The Tower of Hanoi is a mathematical puzzle that consists of three rods, and a number of disks of different sizes which can slide onto any rod.
Goal is to move the entire stack from one rod to another according to the following rules:
- Only one disk may be moved at a time
- A larger disk may not be placed on top of a smaller disk
- A larger disk must always be placed on either the first or last rod (except when starting)
Start by moving all but one disc from the leftmost rod to any other rod in order
Move remaining disc from leftmost rod to rightmost rod, then move discs from second leftmost to second rightmost etc until you reach original rightmost (or just keep going if there are no more discs)
Repeat as necessary with next tower and so forth until game is won!
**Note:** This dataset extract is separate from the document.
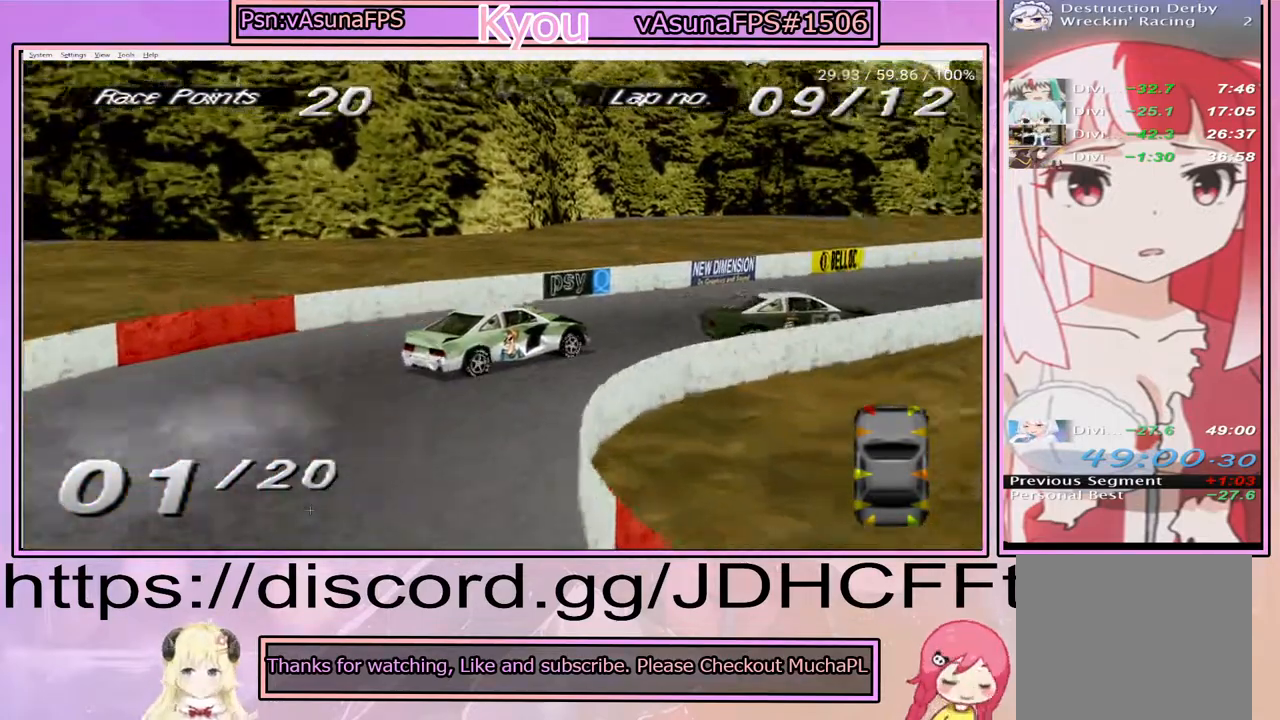
{"buttons": ["CROSS", "DPAD_LEFT"], "events": [[117, "DPAD_RIGHT", "up"], [267, "DPAD_LEFT", "down"]]}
How to Play Tower of Hanoi?
You can play Tower of Hanoi with any number of disks, but the most common values for n are three or seven.
- To start, pick a disk from the pile and move it to another peg that is not yet filled. You may only make one move at a time; you cannot jump over empty pegs in between your destination peg and source peg as there will be no space left on either side if you do so.
- Place this new disk onto its final resting place by moving all other disks off the first hole then placing them back on top of each other until they reach their original position beside (or above) the newly placed disk.
- After completing these moves, repeat steps two through four until all discs are in their original positions.